>> BEGIN Source document
Gulotta found an ally in Marino, the State Senate majority leader. Marino resented that Pataki had come to the Senate in ’92 with the support of an anti-tax group that had targeted several Republican incumbents, including Marino. Plus, as a senator, Pataki had bucked Marino on a key vote. But Mondello wouldn’t budge. His grip on Nassau was precarious enough, and he wasn’t about to jeopardize it further for the sake of Gulotta’s ego.
While Pataki won an overwhelming endorsement at the state Republican convention, Gulotta fumed, and plotted. The way he saw it, Mondello, in spurning his home county candidate for Pataki, was taking a significant gamble. Thus, a Pataki loss in November would represent the final, fatal blow to Mondello’s chairmanship. He’d already led the county G.O.P. to its lowest level in decades, opponents would be able to crow, and now he’d cost one of their own a chance to be governor while helping to reelect Mario Cuomo.
The fall of 1994 became Mondello’s make-or-break moment as chairman. First up was another congressional primary in September, a rematch of the Levy-Frisa contest of ’92. Once again, Margiotta and his crew were backing Frisa, who portrayed the incumbent as an ideologically impure sellout. The message matched the moment; with Clinton in the White House and Democrats running Congress, the G.O.P. base was particularly receptive to red-meat appeals. Frisa defeated Levy in the primary. Mondello’s grip on the chairmanship slipped further. (Curiously, despite racking up a first-term voting record identical to Levy’s, King avoided a serious primary challenge in ’94, blasting his token opposition with more than 70 percent of the vote. A possible explanation: King, much more than Levy, had over the years made a personal impression on voters, whether through his IRA advocacy, abortion opposition, or fights with Margiotta. Levy, by contrast, was anonymous.)
>> END Source document
What this exercise asks:
(A) From the passage on Nassau County Republican politics, output the part that begins at the words "While Pataki won" and stops after "reelect Mario Cuomo.".
(B) In the passage on Nassau County Republican politics, who won the September 1994 congressional primary rematch?
The material after this point comes from a different source than the passage on Nassau County Republican politics.
>> BEGIN Given records
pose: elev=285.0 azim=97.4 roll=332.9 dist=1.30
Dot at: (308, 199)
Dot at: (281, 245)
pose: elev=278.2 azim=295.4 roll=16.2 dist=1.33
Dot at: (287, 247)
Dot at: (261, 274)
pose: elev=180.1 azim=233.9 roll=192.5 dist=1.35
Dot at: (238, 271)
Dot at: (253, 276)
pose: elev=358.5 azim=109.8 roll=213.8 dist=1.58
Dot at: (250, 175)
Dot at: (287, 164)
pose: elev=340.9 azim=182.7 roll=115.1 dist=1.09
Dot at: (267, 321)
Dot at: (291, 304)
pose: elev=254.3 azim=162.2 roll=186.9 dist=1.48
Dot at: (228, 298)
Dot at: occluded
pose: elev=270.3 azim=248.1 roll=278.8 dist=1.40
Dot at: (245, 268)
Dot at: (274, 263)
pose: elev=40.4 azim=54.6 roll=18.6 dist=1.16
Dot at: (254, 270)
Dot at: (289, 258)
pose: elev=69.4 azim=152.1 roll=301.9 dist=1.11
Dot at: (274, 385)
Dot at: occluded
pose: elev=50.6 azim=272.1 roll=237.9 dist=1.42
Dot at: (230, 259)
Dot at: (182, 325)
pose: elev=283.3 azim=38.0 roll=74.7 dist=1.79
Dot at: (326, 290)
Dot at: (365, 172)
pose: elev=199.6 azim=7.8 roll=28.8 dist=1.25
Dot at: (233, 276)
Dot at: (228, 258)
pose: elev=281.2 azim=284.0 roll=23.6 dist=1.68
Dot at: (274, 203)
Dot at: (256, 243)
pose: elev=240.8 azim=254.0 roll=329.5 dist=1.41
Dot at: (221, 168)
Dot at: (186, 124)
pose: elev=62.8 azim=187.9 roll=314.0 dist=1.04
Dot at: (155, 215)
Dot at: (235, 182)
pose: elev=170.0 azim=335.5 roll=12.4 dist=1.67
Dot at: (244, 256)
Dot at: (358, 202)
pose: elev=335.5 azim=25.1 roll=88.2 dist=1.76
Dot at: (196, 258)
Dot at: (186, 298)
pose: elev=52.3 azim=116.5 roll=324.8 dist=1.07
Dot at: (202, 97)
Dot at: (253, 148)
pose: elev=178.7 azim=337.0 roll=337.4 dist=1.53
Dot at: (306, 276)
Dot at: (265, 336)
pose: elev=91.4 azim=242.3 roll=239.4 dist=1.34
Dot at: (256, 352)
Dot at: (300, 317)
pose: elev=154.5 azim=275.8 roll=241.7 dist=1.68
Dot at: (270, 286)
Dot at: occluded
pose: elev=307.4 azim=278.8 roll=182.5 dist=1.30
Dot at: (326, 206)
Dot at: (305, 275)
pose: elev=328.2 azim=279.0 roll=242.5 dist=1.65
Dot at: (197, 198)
>> END Given records
Task results:
(A)
While Pataki won an overwhelming endorsement at the state Republican convention, Gulotta fumed, and plotted. The way he saw it, Mondello, in spurning his home county candidate for Pataki, was taking a significant gamble. Thus, a Pataki loss in November would represent the final, fatal blow to Mondello’s chairmanship. He’d already led the county G.O.P. to its lowest level in decades, opponents would be able to crow, and now he’d cost one of their own a chance to be governor while helping to reelect Mario Cuomo.

(B) Frisa won, defeating Levy.